2003 yılında ABD’nin yalanlar üzerine kurduğu Irak Savaşı ve sonrasında 2010 yılında başlatılan Arap Baharı, ki Arap dünyasında yaşanan bir dizi hükûmet karşıtı protesto, ayaklanma, silahlı isyanlar, Arap halklarının demokrasi, özgürlük ve insan hakları taleplerinden ortaya çıkmış bölgesel, toplumsal siyasi-silahlı bir hareketmiş gibi gösterilen petrol savaşları, aslında 1945'te ABD ile Suudi Arabistan arasında yapılan bir anlaşmayla teşvik edilen, küresel olarak petrol için ödemede kullanılan standart para birimi olmuştu.
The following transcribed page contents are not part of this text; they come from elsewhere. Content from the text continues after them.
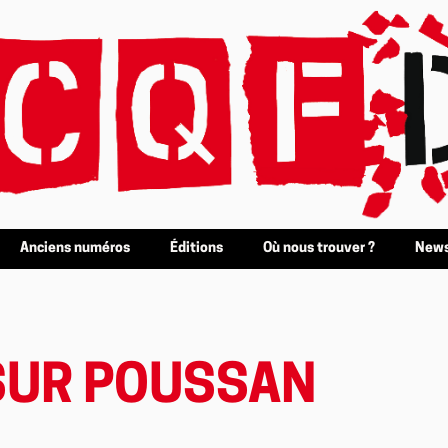
Anciens numéros
Éditions
Où nous trouver ?
News
SUR POUSSAN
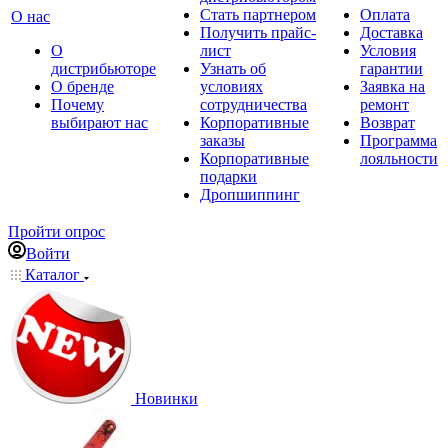
Стать партнером
Оплата
О нас
Получить прайс-
Доставка
О
лист
Условия
дистрибьюторе
Узнать об
гарантии
О бренде
условиях
Заявка на
Почему
сотрудничества
ремонт
выбирают нас
Корпоративные
Возврат
заказы
Программа
Корпоративные
лояльности
подарки
Дропшиппинг
Пройти опрос
Войти
Каталог
Новинки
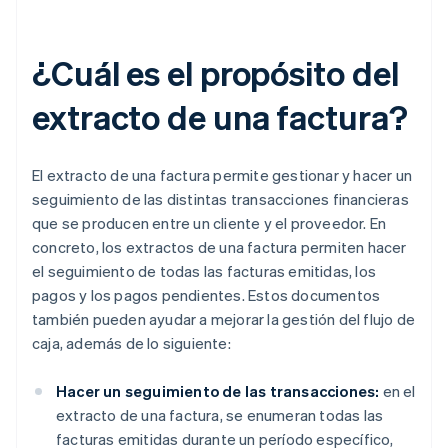
¿Cuál es el propósito del
extracto de una factura?
El extracto de una factura permite gestionar y hacer un
seguimiento de las distintas transacciones financieras
que se producen entre un cliente y el proveedor. En
concreto, los extractos de una factura permiten hacer
el seguimiento de todas las facturas emitidas, los
pagos y los pagos pendientes. Estos documentos
también pueden ayudar a mejorar la gestión del flujo de
caja, además de lo siguiente:
Hacer un seguimiento de las transacciones:
en el
extracto de una factura, se enumeran todas las
facturas emitidas durante un período específico,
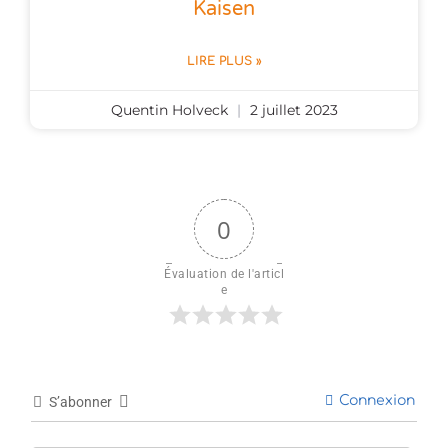
Kaisen
LIRE PLUS »
Quentin Holveck
2 juillet 2023
0
Évaluation de l'articl
e
Connexion
S’abonner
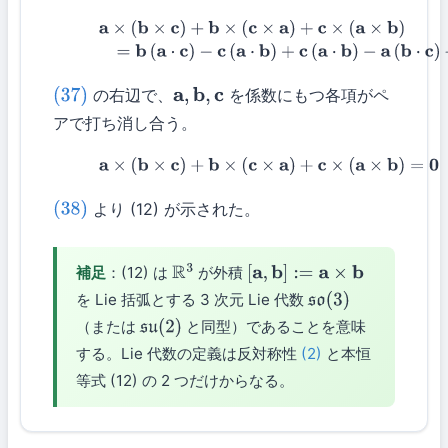
(37)
a
×
(
b
×
c
)
+
b
×
(
c
×
a
)
+
c
×
(
a
×
b
)
=
b
(
a
⋅
c
)
−
c
(
a
⋅
b
)
+
c
(
a
⋅
の右辺で、
を係数にもつ各項がペ
(37)
a
,
b
,
c
アで打ち消し合う。
(38)
a
×
(
b
×
c
)
+
b
×
(
c
×
a
)
+
c
×
(
a
×
b
)
=
0
より (12) が示された。
(38)
補足
：(12) は
が外積
R
3
[
a
,
b
]
:=
a
×
b
を Lie 括弧とする 3 次元 Lie 代数
so
(
3
)
（または
と同型）であることを意味
su
(
2
)
する。Lie 代数の定義は反対称性
(2)
と本恒
等式 (12) の 2 つだけからなる。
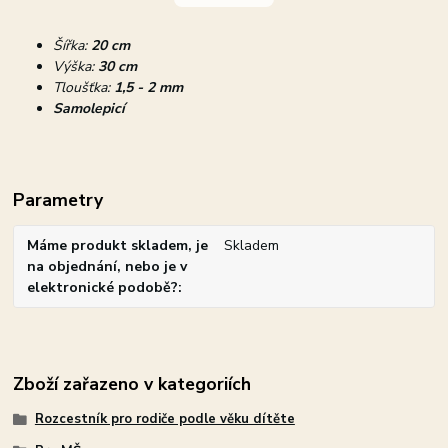
Šířka:
20 cm
Výška:
30 cm
Tloušťka:
1,5 - 2 mm
Samolepicí
Parametry
Máme produkt skladem, je
Skladem
na objednání, nebo je v
elektronické podobě?
Zboží zařazeno v kategoriích
Rozcestník pro rodiče podle věku dítěte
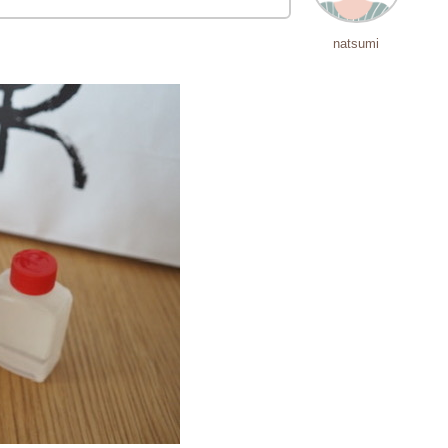
natsumi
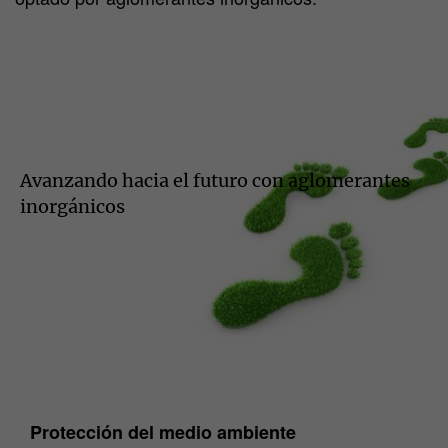
Avanzando hacia el futuro con aglomerantes
inorgánicos
Protección del medio ambiente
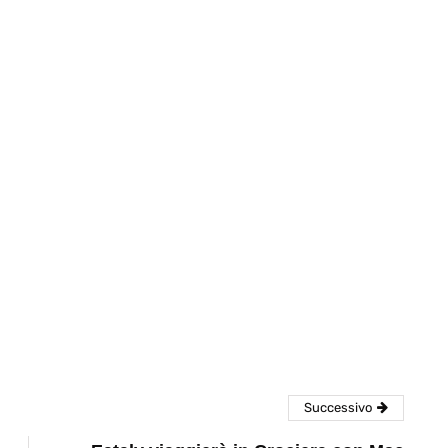
eventi
cia di
Eventi di aprile 2026 a
aggio
Rimini e dintorni
Marzo 31, 2026
Successivo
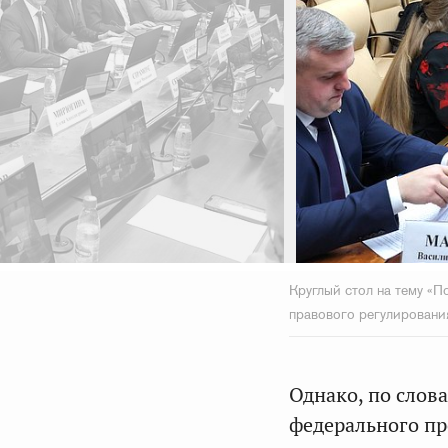
Круглый стол на тему «
правового регулировани
Однако, по слов
федерального пр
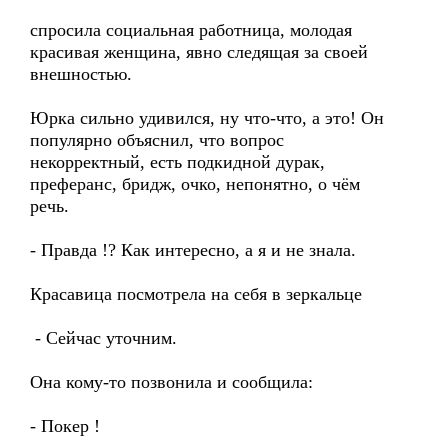
cпросила социальная работница, молодая
красивая женщина, явно следящая за своей
внешностью.
Юрка сильно удивился, ну что-что, а это! Он
популярно объяснил, что вопрос
некорректный, есть подкидной дурак,
преферанс, бридж, очко, непонятно, о чём
речь.
- Правда !? Как интересно, а я и не знала.
Красавица посмотрела на себя в зеркальце
- Сейчас уточним.
Она кому-то позвонила и сообщила:
- Покер !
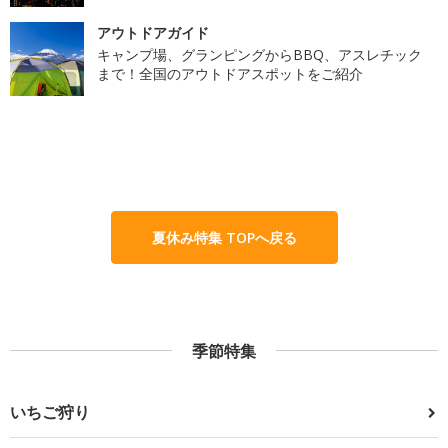
アウトドアガイド
キャンプ場、グランピングからBBQ、アスレチック
まで！全国のアウトドアスポットをご紹介
夏休み特集 TOPへ戻る
季節特集
いちご狩り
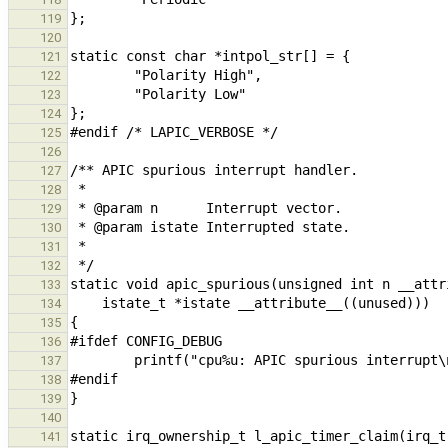
119
120
121
122
123
124
125
126
127
128
129
130
131
132
133
134
135
136
137
138
139
140
141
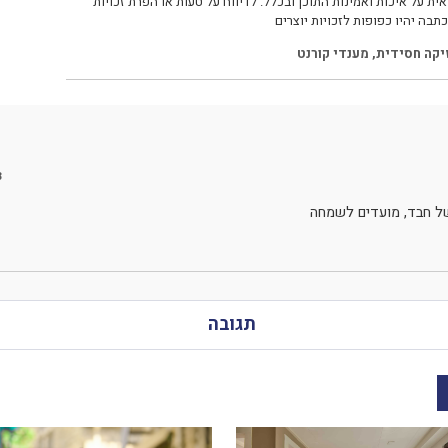
ית על איכות ואמינות התוכן ובכלל. לדיווח על טעות או הפרת זכויות
תבה יהיו כפופות לזכויות יוצרים
יקה חסידית
,
מענדי קורנט
3
של חבד, מועדים לשמחה
תגובה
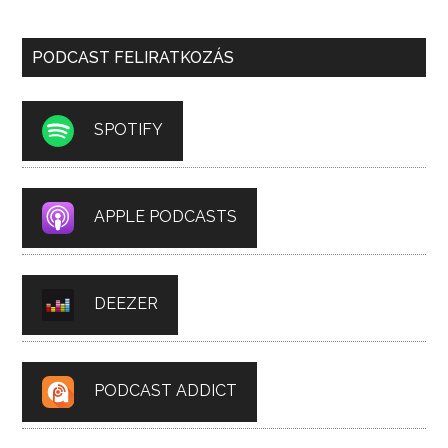
PODCAST FELIRATKOZÁS
SPOTIFY
APPLE PODCASTS
DEEZER
PODCAST ADDICT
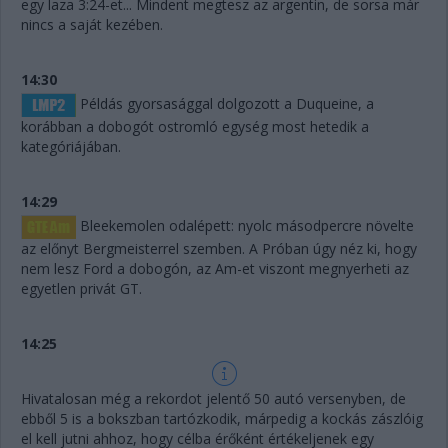
egy laza 3:24-et... Mindent megtesz az argentin, de sorsa már
nincs a saját kezében.
14:30
Példás gyorsasággal dolgozott a Duqueine, a
korábban a dobogót ostromló egység most hetedik a
kategóriájában.
14:29
Bleekemolen odalépett: nyolc másodpercre növelte
az előnyt Bergmeisterrel szemben. A Próban úgy néz ki, hogy
nem lesz Ford a dobogón, az Am-et viszont megnyerheti az
egyetlen privát GT.
14:25
Hivatalosan még a rekordot jelentő 50 autó versenyben, de
ebből 5 is a bokszban tartózkodik, márpedig a kockás zászlóig
el kell jutni ahhoz, hogy célba érőként értékeljenek egy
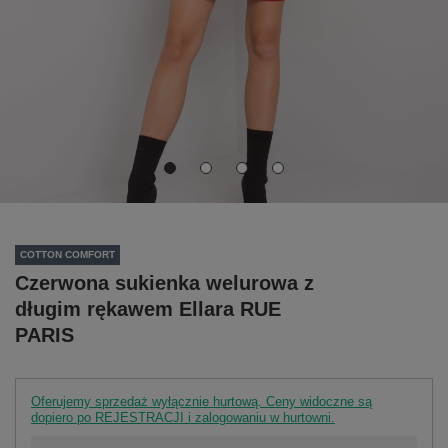
COTTON COMFORT
Czerwona sukienka welurowa z
długim rękawem Ellara RUE
PARIS
Oferujemy sprzedaż wyłącznie hurtową. Ceny widoczne są
dopiero po REJESTRACJI i zalogowaniu w hurtowni.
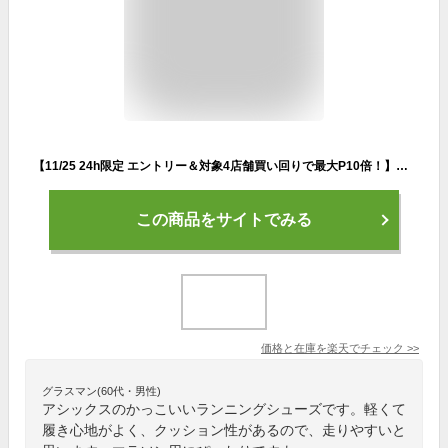
【11/25 24h限定 エントリー＆対象4店舗買い回りで最大P10倍！】アシックス（ASICS）（メンズ）ランニングシューズ GT-2000 11 フラッシュ グリーン 1011B441.300 スニーカー ジョギング トレーニング 安定 軽量 陸上 部活
この商品をサイトでみる
価格と在庫を
楽天
でチェック
>>
グラスマン(60代・男性)
アシックスのかっこいいランニングシューズです。軽くて
履き心地がよく、クッション性があるので、走りやすいと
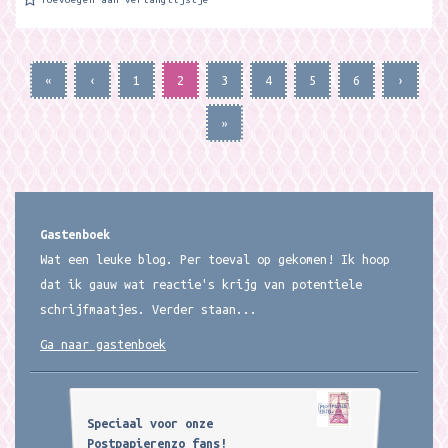
«
‹
1
2
3
4
5
6
›
»
Gastenboek
Wat een leuke blog. Per toeval op gekomen! Ik hoop
dat ik gauw wat reactie's krijg van potentiele
schrijfmaatjes. Verder staan...
Ga naar gastenboek
Speciaal voor onze
Postpapierenzo fans!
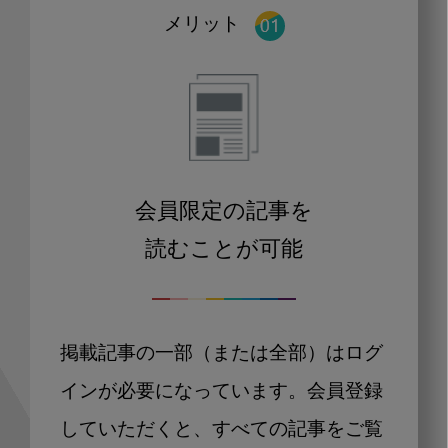
メリット
会員限定の記事を
読むことが可能
掲載記事の一部（または全部）はログ
インが必要になっています。会員登録
していただくと、すべての記事をご覧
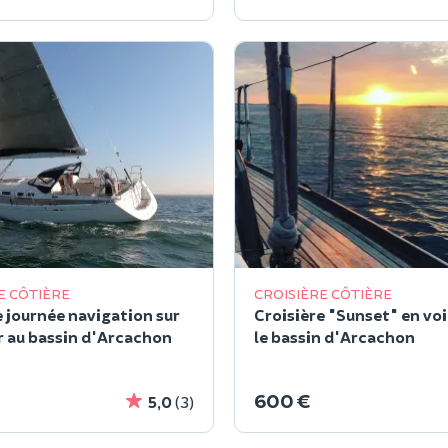
E CÔTIÈRE
CROISIÈRE CÔTIÈRE
e journée navigation sur
Croisière "Sunset" en voil
er au bassin d'Arcachon
le bassin d'Arcachon
600 €
5,0
(3)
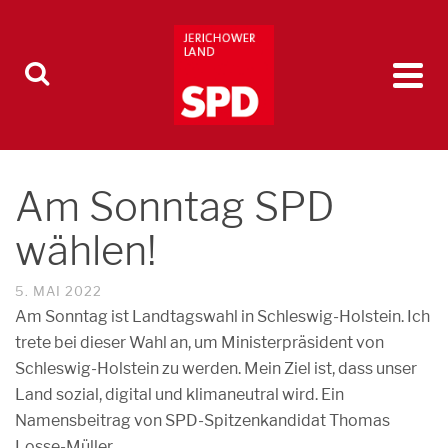
Am Sonntag SPD
wählen!
5. MAI 2022
Am Sonntag ist Landtagswahl in Schleswig-Holstein. Ich
trete bei dieser Wahl an, um Ministerpräsident von
Schleswig-Holstein zu werden. Mein Ziel ist, dass unser
Land sozial, digital und klimaneutral wird. Ein
Namensbeitrag von SPD-Spitzenkandidat Thomas
Losse-Müller.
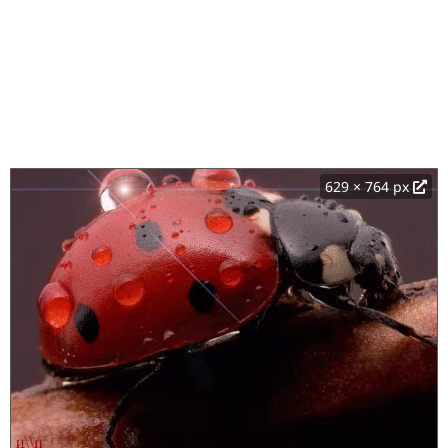
629 × 764 px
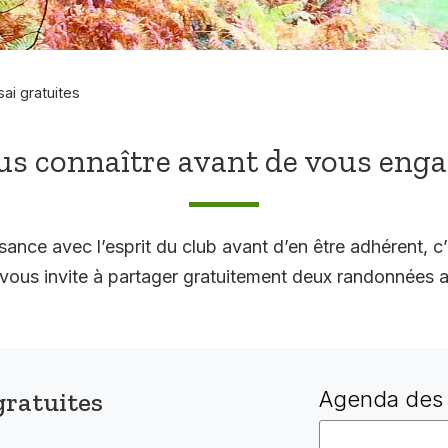
sai gratuites
s connaître avant de vous eng
sance avec l’esprit du club avant d’en être adhérent, c’
 invite à partager gratuitement deux randonnées a
gratuites
Agenda des 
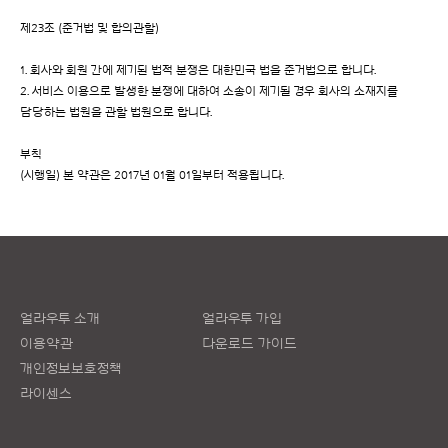
제23조 (준거법 및 합의관할)
1. 회사와 회원 간에 제기된 법적 분쟁은 대한민국 법을 준거법으로 합니다.
2. 서비스 이용으로 발생한 분쟁에 대하여 소송이 제기될 경우 회사의 소재지를
담당하는 법원을 관할 법원으로 합니다.
부칙
(시행일) 본 약관은 2017년 01월 01일부터 적용됩니다.
얼라우투 소개
얼라우투 가입
이용약관
다운로드 가이드
개인정보보호정책
라이센스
Bu anlaşma, diğer petrol ihraç eden ülkelerin doları petrol için ödeme olarak kabul etmesine yol açmış ve bu süregelmişti. 1945 senesinden beri petrol üzerine kurulu araç üretimi elbette elektrikli araçları geri plana itecekti. 1979'da Amerika Birleşik Devletleri ve Suudi Arabistan, Amerika Birleşik Devletleri-Suudi Arabistan Ekonomik İşbirliği Ortak Komisyonu'nu kurdular. Petrol sözleşmeleri için ABD doları kullanmayı kabul ettiler. ABD doları, ABD şirketleriyle yapılan sözleşmeler yoluyla Amerika'ya geri dönecekti. Bu şirketler de teknoloji transferi yoluyla Suudi altyapısını geliştireceklerdi.!
Taa ki iklim değişikliği dünya çapında taraftar bulana kadar.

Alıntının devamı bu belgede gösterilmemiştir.